Where Sehwag skipped down the track to both Murali and Mendis from time to time to counter their flight, as well as keep them guessing, Dravid and Co. have been rooted to their crease, lacking the very agility and nimbleness of foot that had once made them such good players of spin. The quickness of reflex that allowed Sehwag to play back even to the sharply spinning off-spin from Murali pitched on a good length is also something you see less of from the Fab Four now.

But the biggest difference of all between them and Sehwag has been in the level of confidence they have shown so far.
Sehwag saved the best example of his belief in his own ability to tackle the Lankan bowlers for the penultimate over of the Indian first innings. Batting on 199, with only eleventh man Ishant Sharma for company at the non-striker's end, he played the third ball of Murali's over to a vacant point position and refused the easy single on offer.

The team's cause required him to farm the strike, and he waited for the last ball of the over which he flicked for a single off his pads to get to his double century. Apart from the selflessness in putting the team above his personal milestone, what was remarkable was his cock-sureness that he would get that single later in the over. It is just that kind of self-belief which allowed Tendulkar to tonk Shane Warne off the rough to all parts of the ground on a turning Chennai pitch, but that was many years ago.

It is of course possible that one or more of the Fab Four will eventually come good in this series, but the question the selectors need to ask themselves is whether the occasional success justifies continuing with all four middle order batsmen who are getting into middle age. It is also possible that their replacements, from among Rohit Sharma, Suresh Raina, Robin Uthappa and Badrinath, will also struggle against quality spin and pace, but at the very least the experience would stand them and the team in good stead in the quest to build a strong team for the future.

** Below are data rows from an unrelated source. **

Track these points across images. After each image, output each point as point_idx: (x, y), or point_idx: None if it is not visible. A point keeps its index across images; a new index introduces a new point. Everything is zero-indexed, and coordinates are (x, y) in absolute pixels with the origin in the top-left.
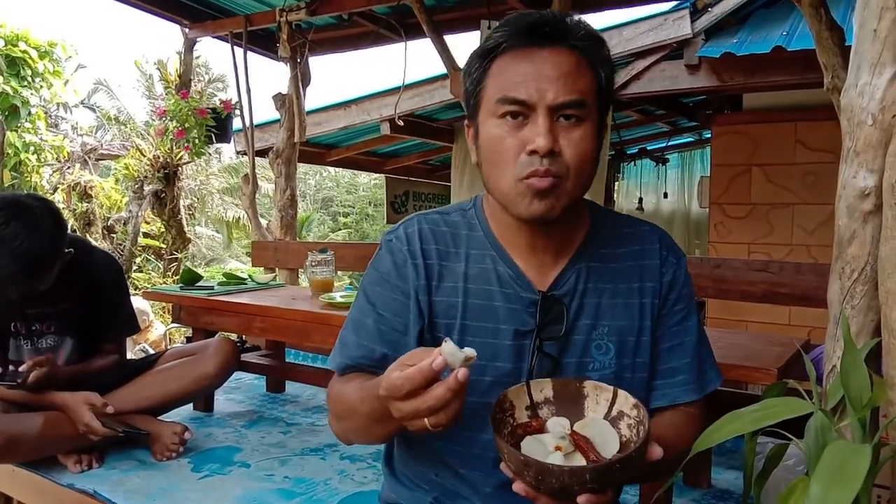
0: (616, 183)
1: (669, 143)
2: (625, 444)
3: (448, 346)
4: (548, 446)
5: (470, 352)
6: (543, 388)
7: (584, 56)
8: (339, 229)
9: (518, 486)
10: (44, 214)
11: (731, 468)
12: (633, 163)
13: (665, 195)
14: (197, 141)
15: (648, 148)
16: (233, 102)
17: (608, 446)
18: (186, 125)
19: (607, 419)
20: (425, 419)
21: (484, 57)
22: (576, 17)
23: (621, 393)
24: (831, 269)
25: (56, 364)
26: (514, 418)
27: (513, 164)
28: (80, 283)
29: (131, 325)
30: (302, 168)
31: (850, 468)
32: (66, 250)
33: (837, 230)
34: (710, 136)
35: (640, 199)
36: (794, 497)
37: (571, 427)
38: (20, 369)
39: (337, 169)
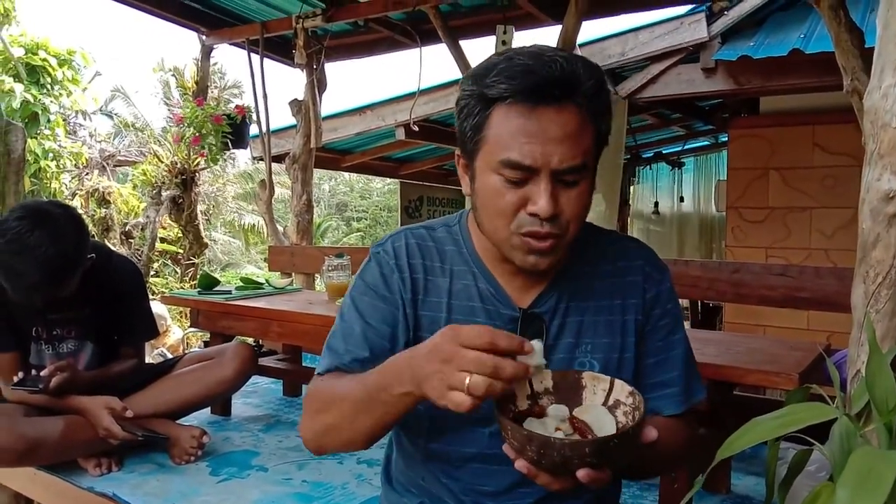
0: (631, 187)
1: (685, 147)
2: (621, 429)
3: (538, 345)
4: (549, 428)
5: (542, 361)
6: (544, 379)
7: (588, 112)
8: (353, 233)
9: (520, 464)
10: (66, 222)
11: (750, 474)
12: (648, 167)
13: (681, 199)
14: (213, 147)
15: (664, 152)
16: (249, 108)
17: (605, 430)
18: (203, 131)
19: (606, 407)
20: (468, 378)
21: (485, 103)
22: (583, 65)
23: (617, 382)
24: (855, 273)
25: (76, 369)
26: (516, 405)
27: (510, 218)
28: (101, 289)
29: (150, 329)
30: (317, 173)
31: (876, 475)
32: (88, 256)
33: (861, 234)
34: (726, 139)
35: (656, 204)
36: (819, 503)
37: (571, 413)
38: (41, 374)
39: (351, 174)
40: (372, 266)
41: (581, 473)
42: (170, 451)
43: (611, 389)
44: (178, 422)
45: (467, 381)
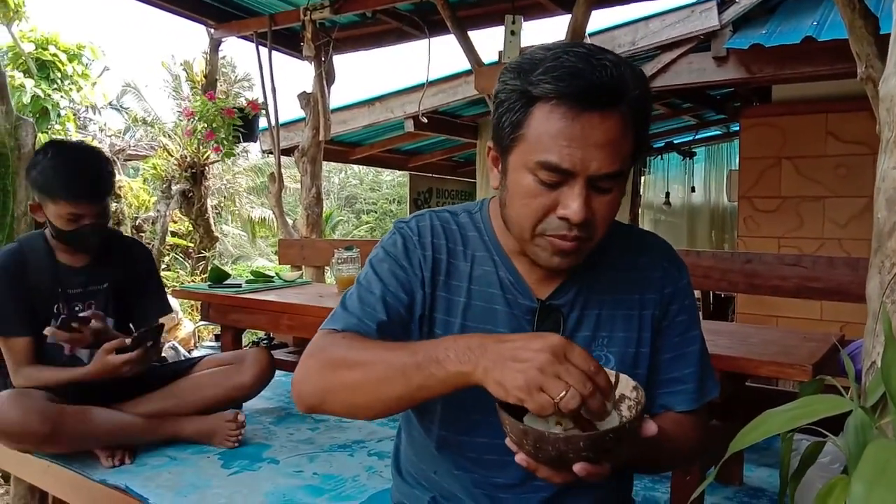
0: (643, 177)
1: (696, 137)
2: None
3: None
4: (549, 422)
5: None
6: None
7: (631, 119)
8: (362, 226)
9: (520, 458)
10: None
11: (763, 465)
12: (659, 157)
13: (692, 189)
14: (226, 141)
15: (675, 142)
16: (259, 102)
17: (607, 425)
18: (214, 125)
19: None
20: (566, 391)
21: (528, 98)
22: (632, 72)
23: (622, 377)
24: (870, 263)
25: (106, 323)
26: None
27: (539, 219)
28: (117, 265)
29: (165, 307)
30: (326, 166)
31: (893, 468)
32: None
33: (876, 223)
34: (737, 128)
35: (668, 194)
36: (834, 496)
37: None
38: (82, 315)
39: (360, 167)
40: (395, 237)
41: (577, 467)
42: (212, 441)
43: (616, 384)
44: None
45: (564, 393)
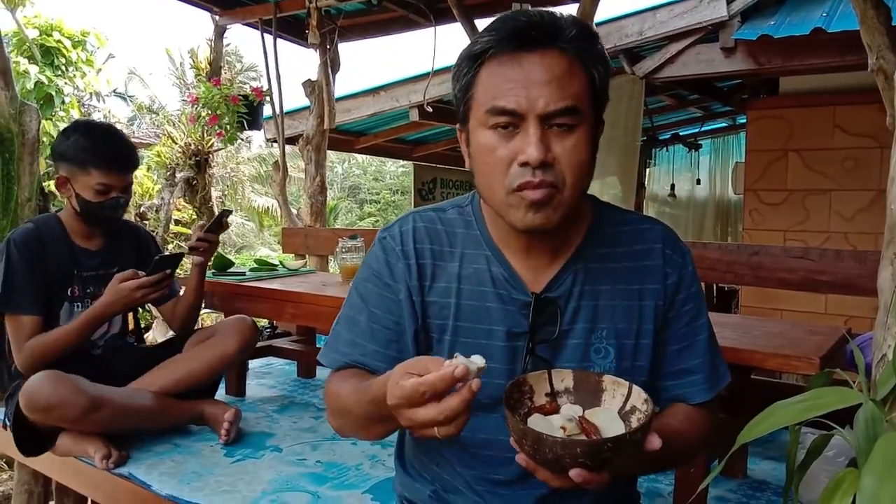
0: (647, 169)
1: (702, 129)
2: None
3: (460, 358)
4: (554, 426)
5: (480, 361)
6: (564, 378)
7: (576, 57)
8: (365, 216)
9: (520, 457)
10: None
11: (767, 458)
12: (665, 148)
13: (698, 181)
14: (229, 127)
15: (681, 133)
16: (267, 91)
17: (612, 434)
18: (219, 112)
19: (622, 412)
20: (435, 428)
21: (472, 61)
22: (567, 15)
23: (635, 389)
24: (882, 256)
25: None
26: (533, 401)
27: (504, 175)
28: (128, 248)
29: (173, 290)
30: (330, 156)
31: None
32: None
33: (889, 215)
34: (744, 121)
35: (673, 186)
36: (843, 489)
37: (583, 414)
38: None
39: (364, 157)
40: (377, 252)
41: (573, 473)
42: (217, 427)
43: (629, 395)
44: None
45: (436, 431)
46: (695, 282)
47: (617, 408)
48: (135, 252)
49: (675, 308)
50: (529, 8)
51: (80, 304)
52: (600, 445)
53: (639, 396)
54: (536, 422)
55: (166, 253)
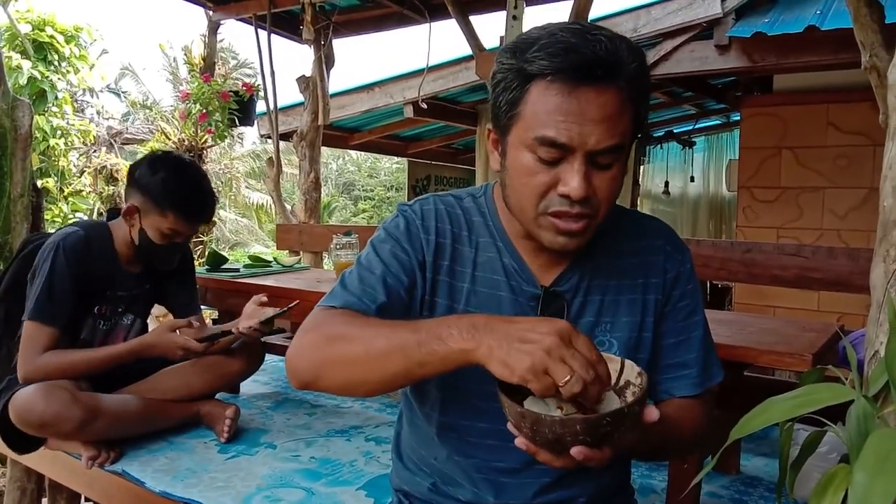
0: (642, 167)
1: (696, 126)
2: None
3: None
4: (550, 407)
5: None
6: None
7: (629, 95)
8: (360, 213)
9: (519, 441)
10: None
11: (760, 455)
12: (659, 146)
13: (692, 179)
14: (220, 124)
15: (675, 131)
16: (257, 85)
17: (608, 410)
18: (209, 108)
19: (616, 388)
20: (570, 376)
21: (524, 78)
22: (628, 47)
23: (628, 363)
24: (874, 253)
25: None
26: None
27: (540, 198)
28: (171, 269)
29: (195, 306)
30: (324, 152)
31: (895, 457)
32: None
33: (882, 211)
34: (738, 118)
35: (667, 183)
36: (834, 486)
37: None
38: (221, 329)
39: (358, 153)
40: (398, 220)
41: (575, 451)
42: (214, 425)
43: (622, 371)
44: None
45: (568, 377)
46: (692, 280)
47: (611, 384)
48: (176, 272)
49: (672, 303)
50: (590, 35)
51: (104, 322)
52: (599, 420)
53: (632, 370)
54: (532, 404)
55: (219, 331)
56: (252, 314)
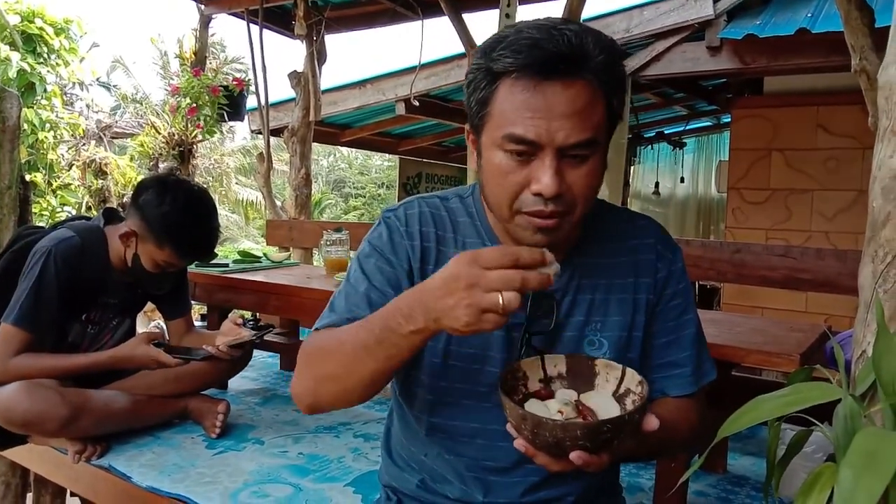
0: (632, 167)
1: (687, 127)
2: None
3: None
4: (551, 410)
5: (557, 267)
6: (557, 364)
7: (599, 87)
8: (350, 211)
9: (518, 443)
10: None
11: (747, 454)
12: (650, 146)
13: (682, 179)
14: (209, 119)
15: (666, 132)
16: (248, 81)
17: (608, 416)
18: (199, 102)
19: (616, 395)
20: (500, 297)
21: (491, 77)
22: (594, 37)
23: (629, 371)
24: (863, 252)
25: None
26: (527, 387)
27: (515, 198)
28: (155, 274)
29: (186, 307)
30: (315, 149)
31: (881, 455)
32: None
33: (871, 212)
34: (728, 120)
35: (657, 184)
36: (821, 484)
37: (578, 398)
38: (207, 349)
39: (349, 150)
40: (381, 229)
41: (573, 455)
42: (203, 421)
43: (622, 378)
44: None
45: (501, 300)
46: (683, 278)
47: (611, 391)
48: (158, 276)
49: (663, 302)
50: (555, 31)
51: (94, 326)
52: (600, 427)
53: (633, 378)
54: (533, 407)
55: (198, 355)
56: (228, 332)
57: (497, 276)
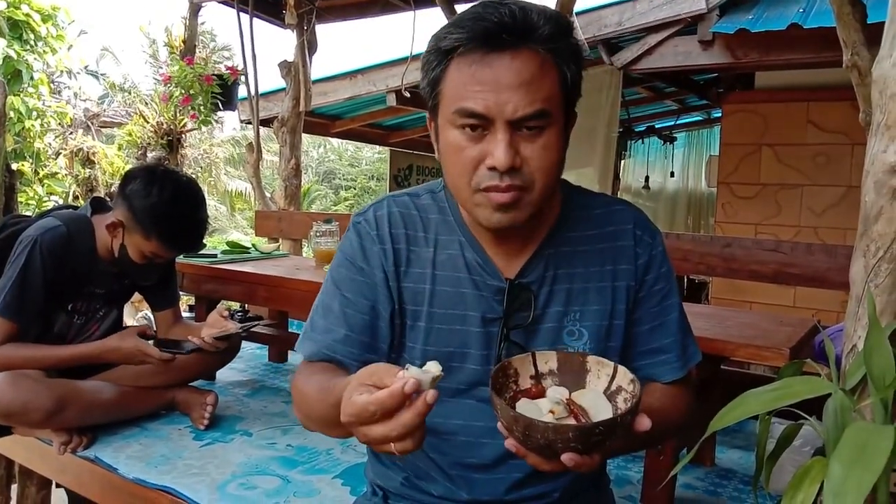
0: (622, 161)
1: (678, 122)
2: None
3: (412, 370)
4: (542, 409)
5: (436, 369)
6: (548, 360)
7: (548, 56)
8: (340, 202)
9: (509, 443)
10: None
11: (735, 447)
12: (640, 140)
13: (672, 174)
14: (203, 108)
15: (657, 126)
16: (238, 68)
17: (600, 416)
18: (192, 92)
19: (607, 393)
20: (392, 444)
21: (441, 55)
22: (540, 9)
23: (620, 368)
24: (854, 247)
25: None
26: (518, 385)
27: (471, 175)
28: (143, 264)
29: (174, 297)
30: (305, 140)
31: (871, 449)
32: None
33: (863, 207)
34: (719, 115)
35: (647, 178)
36: (811, 477)
37: (569, 396)
38: (193, 340)
39: (340, 141)
40: (351, 237)
41: (565, 457)
42: (191, 413)
43: (614, 375)
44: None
45: (393, 447)
46: (665, 262)
47: (602, 388)
48: (147, 266)
49: (646, 288)
50: (500, 4)
51: (80, 317)
52: (591, 429)
53: (625, 376)
54: (524, 406)
55: (185, 348)
56: (214, 324)
57: (378, 434)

On the other hand, given the exploits of the young brigade in the T20 World Cup and Down Under, it is also not so far-fetched to imagine that a rejuvenated Test side with MS Dhoni at the helm will start outperforming the current lot from the word go. Yes, they lost the Asia Cup final, but they did beat Pakistan to the final. Yes, they lost to Pakistan in the tri-series final in Dhaka, but with the consolation of having thrashed them earlier in the qualifying stage.

The theory that you should have a more experienced Test side, while confining the upcoming talent to the limited overs formats, has little basis. The only batsman I can think of who thrived in one-day cricket but failed in the longer version of the game was Michael Bevan. He was a master at working the singles and two's in a defensive field setting, and usually got caught out in Test cricket with the slips in place and bowlers in attack mode. But the exception only proves the rule.

So if Dravid, Ganguly and Laxman are no longer considered good enough to get into the Indian one-day and T20 sides, perhaps they should make way for new talent in the Test team too. Before the start of the current series in Sri Lanka, India's coach Gary Kirsten and captain Anil Kumble had expressed confidence that their experienced Test batsmen would fare much better against the rookie spinner with the carom ball, Ajantha Mendis, than their one-day counterparts had done in the Asia Cup final.

They said the main threats would continue to be Murali and Vaas. That confidence and perception have both proven misplaced so far. But even if there is a turnaround in the fortunes of the Fab Four in this series, at least one or two places in the middle order should be opened up to groom new talent. Isn't it ironic that India is unwilling to let even one of its four ageing batsmen go, while tiny Sri Lanka can afford to leave out Sanath Jayasuriya, who incidentally outperformed the Fab Four by a long shot in the IPL?